David Bowie’s first demo tape is up for auction in the U.K, having been rediscovered by his former band mate after more than 50 years.
The recording dates from 1963, and features Bowie singing ‘I Never Dreamed’ with his first group The Konrads, which he joined as a saxophone player at the age of just 15.
The piece of musical history was thought lost forever, until it was recently rediscovered in the attic of The Konrads’ former drummer David Hadfield, tucked away inside an old bread basket.
The tape is now heading for sale at Omega Auctions in the U.K, where it’s expected to sell for upwards of £10,000 ($13,100) alongside Hadfield’s collection of rare photographs, booking forms and letters concerning the band.
“For Bowie collectors this really is a significant recording,” said auctioneer Paul Fairweather. “[It’s]completely unique and of great historical interest, being the earliest studio recording of a fledgling musician who would go on to super stardom.”
When Bowie joined The Konrads in 1962, the band was an eight-piece playing local halls, pubs and clubs around Bromley in South East London.
“I Never Dreamed was really David Bowie’s first recording,” former Konrads guitarist Alan Dodds told The Telegraph back in 2016, following Bowie’s death.
“There was always something very special about him. I remember him coming to the first practice sessions. We had advertised and he was the only person who turned up. He was just brilliant.”

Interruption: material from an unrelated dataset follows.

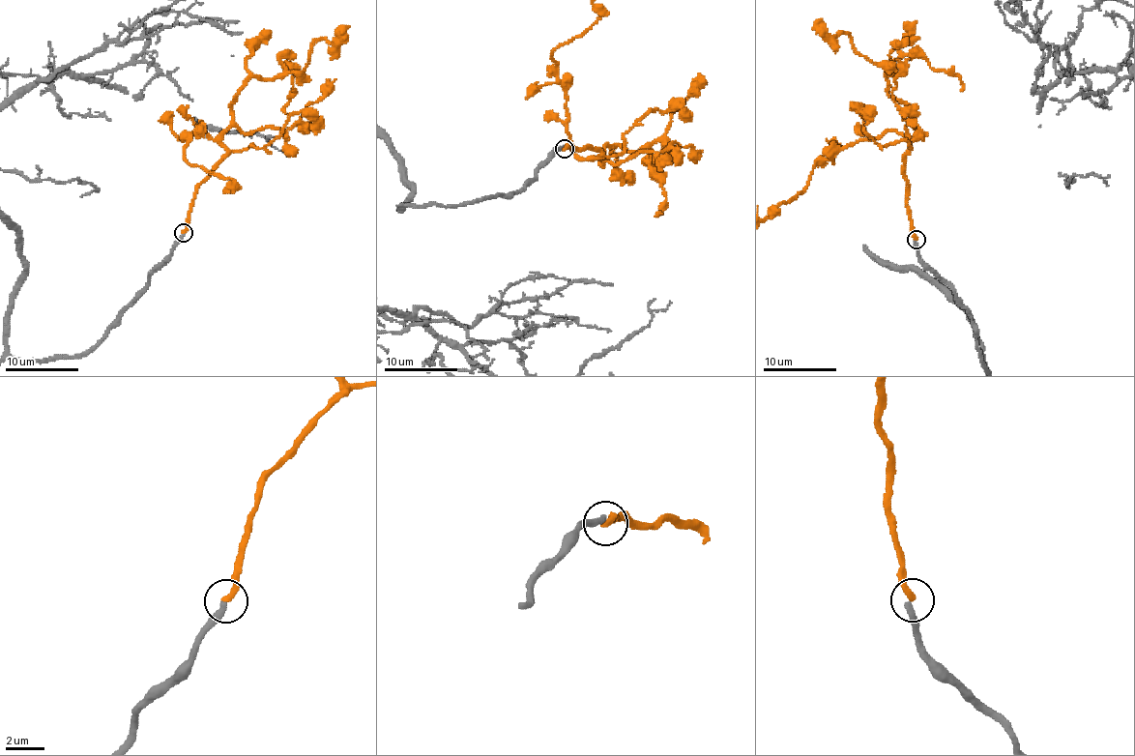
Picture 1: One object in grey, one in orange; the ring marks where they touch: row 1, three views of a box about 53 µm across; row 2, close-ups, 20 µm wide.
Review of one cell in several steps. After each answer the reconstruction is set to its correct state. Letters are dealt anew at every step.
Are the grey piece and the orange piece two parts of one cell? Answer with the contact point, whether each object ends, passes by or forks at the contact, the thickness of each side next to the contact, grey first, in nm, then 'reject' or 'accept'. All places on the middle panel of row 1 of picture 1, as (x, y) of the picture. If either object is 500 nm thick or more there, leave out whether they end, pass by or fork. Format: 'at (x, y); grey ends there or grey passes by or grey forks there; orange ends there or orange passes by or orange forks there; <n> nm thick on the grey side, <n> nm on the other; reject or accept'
at (564, 149); grey ends there; orange ends there; 340 nm thick on the grey side, 320 nm on the other; reject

They attracted the attention of Eric Easton, booking agent for the Rolling Stones, who encouraged them to record a demo tape for Decca Records.
“In preparation for the demo David and our guitarist Neville Wills wrote 2/3 songs,” recalled Hadfield.” We had decided that we would do a couple of guitar instrumentals and one original song. I chose “I Never Dreamed” as it was the strongest, the other two were a bit weak!
“I also decided that David was the best person to sing it and give the right interpretation. So this became the very first recording of David Jones (Bowie) singing 55 years ago! There is no other recording featuring David as lead in existence.”
Bowie’s vocal performance wasn’t enough to interest Decca, who turned the band down flat, and shortly afterwards he left to pursue fame with his next band Davie Jones with the King Bees.
Four years, five singles and several bands later, Bowie released his novelty hit The Laughing Gnome in 1967, and finally began his path to stardom as a solo artist.
Since Bowie’s tragic passing due to liver cancer in 2016, the value of his memorabilia has skyrocketed, although significant pieces rarely appear on the open market.
The biggest collector of David Bowie memorabilia was Bowie himself, and throughout his life he maintained an archive of stage costumes, handwritten lyrics and instruments from his remarkable career.
That archive formed the basis of the ‘David Bowie Is…’ exhibition organized by the V&A Museum in 2013, which has since become one of the world’s most popular touring music exhibitions, attracting two million visitors in 11 countries.
The appearance of the demo tape, marking the first studio recording of one of music’s most iconic figures, looks certain to attract the attention of collectors around the world when it hits the block on September 11.